When I asked questions about Judge Gorsuch, I learned a number of things. One of them was that, of the 21 candidates that were listed by, first, President-elect Trump and, now, President Trump--he would draw from that list and nominate, and then seek confirmation and appoint from that list--each candidate was asked the question as they were interviewed: Who would you name for this position if it isn't going to be you?

A tough question.

So, it is like saying, I would interpret that as: Who do I think is second best? That is the only reason I would be there is if I thought I was the best choice. I would think that is what all of them must have thought as they were interviewed.

There were 21 candidates. You take one out of that number, because that is Judge Gorsuch himself. We don't know how he answered this question. When the other 20 were asked, if it is not to be you, who shall it be, everyone said Judge Neil Gorsuch.

There can't be a stronger endorsement than that. It shows a respect from all of his competing peers. I believe that they believe he will do the best and the clearest job of preserving, protecting, and defending our Constitution and read the letter of the Constitution and interpret it, as Judge Scalia did, to mean what it says and to be understood to mean what it says and was understood at the time of ratification of the body of the Constitution or the various amendments, whichever the case may be.

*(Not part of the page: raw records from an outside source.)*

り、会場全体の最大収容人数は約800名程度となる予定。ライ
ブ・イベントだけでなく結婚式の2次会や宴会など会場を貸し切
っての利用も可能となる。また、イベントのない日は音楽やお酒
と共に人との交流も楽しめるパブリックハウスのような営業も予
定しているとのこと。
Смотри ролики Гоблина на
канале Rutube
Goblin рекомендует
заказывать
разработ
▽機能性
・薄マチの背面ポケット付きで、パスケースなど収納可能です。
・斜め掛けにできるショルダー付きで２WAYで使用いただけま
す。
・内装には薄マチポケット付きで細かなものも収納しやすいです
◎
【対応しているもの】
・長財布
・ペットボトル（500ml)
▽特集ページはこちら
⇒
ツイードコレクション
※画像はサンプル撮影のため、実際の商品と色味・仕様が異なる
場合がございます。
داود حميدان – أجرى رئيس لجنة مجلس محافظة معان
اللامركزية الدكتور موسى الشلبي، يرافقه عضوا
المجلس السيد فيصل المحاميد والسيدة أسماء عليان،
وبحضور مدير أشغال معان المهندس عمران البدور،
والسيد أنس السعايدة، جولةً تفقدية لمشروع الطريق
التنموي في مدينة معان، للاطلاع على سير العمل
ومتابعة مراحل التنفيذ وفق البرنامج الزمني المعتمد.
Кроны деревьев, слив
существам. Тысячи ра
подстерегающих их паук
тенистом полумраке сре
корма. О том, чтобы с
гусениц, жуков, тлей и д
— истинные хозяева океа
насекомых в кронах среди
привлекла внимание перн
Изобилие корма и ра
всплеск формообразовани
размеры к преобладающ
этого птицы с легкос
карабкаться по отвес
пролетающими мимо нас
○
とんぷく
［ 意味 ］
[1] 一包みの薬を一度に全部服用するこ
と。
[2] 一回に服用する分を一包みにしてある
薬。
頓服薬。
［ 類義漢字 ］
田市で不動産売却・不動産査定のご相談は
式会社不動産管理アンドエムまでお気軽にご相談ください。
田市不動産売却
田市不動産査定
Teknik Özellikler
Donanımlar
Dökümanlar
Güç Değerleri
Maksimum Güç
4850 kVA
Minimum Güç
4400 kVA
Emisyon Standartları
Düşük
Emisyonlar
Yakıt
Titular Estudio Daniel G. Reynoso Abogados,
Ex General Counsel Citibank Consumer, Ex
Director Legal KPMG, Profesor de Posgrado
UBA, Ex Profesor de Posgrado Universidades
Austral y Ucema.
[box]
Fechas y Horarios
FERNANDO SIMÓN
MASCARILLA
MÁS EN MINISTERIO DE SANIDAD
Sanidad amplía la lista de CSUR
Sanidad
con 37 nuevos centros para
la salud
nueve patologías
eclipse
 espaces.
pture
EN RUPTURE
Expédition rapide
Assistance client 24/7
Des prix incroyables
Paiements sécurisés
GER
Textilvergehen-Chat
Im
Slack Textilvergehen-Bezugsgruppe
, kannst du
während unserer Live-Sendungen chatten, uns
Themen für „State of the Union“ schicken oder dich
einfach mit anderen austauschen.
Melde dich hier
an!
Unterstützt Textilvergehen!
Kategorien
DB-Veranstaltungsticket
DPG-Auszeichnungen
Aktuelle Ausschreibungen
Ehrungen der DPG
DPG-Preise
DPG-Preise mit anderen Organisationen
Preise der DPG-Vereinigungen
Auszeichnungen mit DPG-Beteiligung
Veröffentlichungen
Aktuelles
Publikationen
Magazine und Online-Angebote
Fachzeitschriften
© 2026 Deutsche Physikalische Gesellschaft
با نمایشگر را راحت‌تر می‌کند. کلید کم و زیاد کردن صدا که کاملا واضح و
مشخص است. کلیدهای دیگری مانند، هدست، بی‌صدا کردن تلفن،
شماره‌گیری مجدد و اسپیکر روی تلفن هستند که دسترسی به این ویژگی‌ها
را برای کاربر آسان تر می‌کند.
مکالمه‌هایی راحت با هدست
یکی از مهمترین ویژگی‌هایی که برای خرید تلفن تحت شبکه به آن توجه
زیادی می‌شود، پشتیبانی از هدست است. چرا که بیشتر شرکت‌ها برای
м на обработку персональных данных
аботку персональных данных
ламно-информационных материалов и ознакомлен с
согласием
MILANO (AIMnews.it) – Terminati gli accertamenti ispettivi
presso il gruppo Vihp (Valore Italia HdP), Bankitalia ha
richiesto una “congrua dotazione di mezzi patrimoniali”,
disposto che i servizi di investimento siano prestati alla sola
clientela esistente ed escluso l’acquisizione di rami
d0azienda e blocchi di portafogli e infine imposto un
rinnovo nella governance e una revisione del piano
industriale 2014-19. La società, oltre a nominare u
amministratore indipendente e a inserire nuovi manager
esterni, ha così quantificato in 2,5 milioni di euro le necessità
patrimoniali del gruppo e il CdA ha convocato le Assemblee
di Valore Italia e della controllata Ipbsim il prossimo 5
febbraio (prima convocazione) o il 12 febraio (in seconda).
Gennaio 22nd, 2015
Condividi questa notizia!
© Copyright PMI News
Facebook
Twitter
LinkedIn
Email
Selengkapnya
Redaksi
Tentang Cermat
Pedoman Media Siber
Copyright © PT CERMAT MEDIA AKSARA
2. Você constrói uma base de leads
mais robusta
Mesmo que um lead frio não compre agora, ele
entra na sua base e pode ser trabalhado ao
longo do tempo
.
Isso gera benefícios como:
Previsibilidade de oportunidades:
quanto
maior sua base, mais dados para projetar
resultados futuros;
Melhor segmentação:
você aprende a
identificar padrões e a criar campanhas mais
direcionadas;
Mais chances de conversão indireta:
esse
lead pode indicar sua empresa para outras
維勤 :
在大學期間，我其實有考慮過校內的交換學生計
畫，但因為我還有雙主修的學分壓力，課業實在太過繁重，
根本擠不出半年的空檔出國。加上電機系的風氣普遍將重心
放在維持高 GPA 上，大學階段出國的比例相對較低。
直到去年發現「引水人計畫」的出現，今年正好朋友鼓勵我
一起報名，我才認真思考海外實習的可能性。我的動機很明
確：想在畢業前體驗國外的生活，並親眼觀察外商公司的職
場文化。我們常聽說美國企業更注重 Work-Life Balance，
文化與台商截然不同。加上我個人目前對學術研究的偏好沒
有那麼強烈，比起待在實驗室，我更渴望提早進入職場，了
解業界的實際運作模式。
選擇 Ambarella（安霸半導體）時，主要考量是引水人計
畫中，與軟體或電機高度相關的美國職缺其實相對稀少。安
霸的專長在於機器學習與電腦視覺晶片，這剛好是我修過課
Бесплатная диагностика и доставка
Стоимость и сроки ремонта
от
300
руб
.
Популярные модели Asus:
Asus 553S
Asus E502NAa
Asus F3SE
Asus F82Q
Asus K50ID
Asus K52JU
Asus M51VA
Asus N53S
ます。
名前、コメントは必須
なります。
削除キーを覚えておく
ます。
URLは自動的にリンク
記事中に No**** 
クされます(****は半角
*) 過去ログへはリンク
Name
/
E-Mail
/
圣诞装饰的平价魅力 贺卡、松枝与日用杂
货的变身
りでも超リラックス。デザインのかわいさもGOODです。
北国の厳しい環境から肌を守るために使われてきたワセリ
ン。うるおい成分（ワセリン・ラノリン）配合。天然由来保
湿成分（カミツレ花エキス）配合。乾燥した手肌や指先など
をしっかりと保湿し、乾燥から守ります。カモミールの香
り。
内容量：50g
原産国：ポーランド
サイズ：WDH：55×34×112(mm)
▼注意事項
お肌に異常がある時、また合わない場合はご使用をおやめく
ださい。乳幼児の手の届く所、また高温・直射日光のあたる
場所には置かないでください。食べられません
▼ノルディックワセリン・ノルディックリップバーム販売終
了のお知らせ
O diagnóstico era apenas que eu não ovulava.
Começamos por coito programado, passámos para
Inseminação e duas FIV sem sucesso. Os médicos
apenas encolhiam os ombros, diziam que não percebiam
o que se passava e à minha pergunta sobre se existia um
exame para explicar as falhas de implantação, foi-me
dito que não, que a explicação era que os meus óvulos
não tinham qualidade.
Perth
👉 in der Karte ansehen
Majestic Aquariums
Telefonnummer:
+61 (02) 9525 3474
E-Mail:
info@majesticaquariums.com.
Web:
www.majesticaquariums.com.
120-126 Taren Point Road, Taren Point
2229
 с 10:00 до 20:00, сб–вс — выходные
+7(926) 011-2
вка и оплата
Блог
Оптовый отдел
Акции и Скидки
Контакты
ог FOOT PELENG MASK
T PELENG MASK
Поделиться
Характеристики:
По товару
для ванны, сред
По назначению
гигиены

That is the strongest and most profound.

When I asked the question what is his level of respect for stare decisis, the people who know him and studied him say he has more respect for the text of the Constitution than the decisions that have been made along the way. I think that he will recognize those decisions.

I asked that question, would he look into them to determine if that rationale has helped his rationale but always anchor it back to the Constitution and the original understanding. This is secondhand of the people that know him, but the best answer I can get from that is yes.

The next one is the Chevron doctrine. He has written about the Chevron doctrine. It is pretty clear that he thinks that the Chevron doctrine is unjustly created by the courts and that you shouldn't give administrators of undue legislative authority the benefit of the doubt.

So those things sound really good to me. I am looking forward to the confirmation hearings. Hopefully, an expeditious confirmation of Judge Gorsuch. I am very, very happy with the selection that President Trump has made, and I really appreciate what I saw there that night as I watched Judge Gorsuch.

In the middle of his speech, he turned and looked at his wife, Marie Louise, and there was that significant eye contact that told me that they are a bonded couple that are a team together. The friends of the family tell me she is more conservative than he is.

So I look forward to his confirmation. I think the President of the United States has made a terrific choice. Let's get the judicial branch of government up and running again, along with the executive branch, and let's keep up pace here in the House. We have got some work to do, too.

Mr. Speaker, I yield back the balance of my time.